Top of Data shown
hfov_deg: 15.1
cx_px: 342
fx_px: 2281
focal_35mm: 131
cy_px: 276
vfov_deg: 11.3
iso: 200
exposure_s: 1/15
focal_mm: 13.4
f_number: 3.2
Bottom of Data shown
Top of Data shown
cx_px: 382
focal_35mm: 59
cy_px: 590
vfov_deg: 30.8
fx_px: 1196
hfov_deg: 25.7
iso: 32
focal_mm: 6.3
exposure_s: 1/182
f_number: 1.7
Bottom of Data shown
Instructions to follow: Copy out the lines above exactly, beginning at the one that contains "fx_px: 2281" and ending at the one that contains "f_number: 3.2".

Solution:
fx_px: 2281
focal_35mm: 131
cy_px: 276
vfov_deg: 11.3
iso: 200
exposure_s: 1/15
focal_mm: 13.4
f_number: 3.2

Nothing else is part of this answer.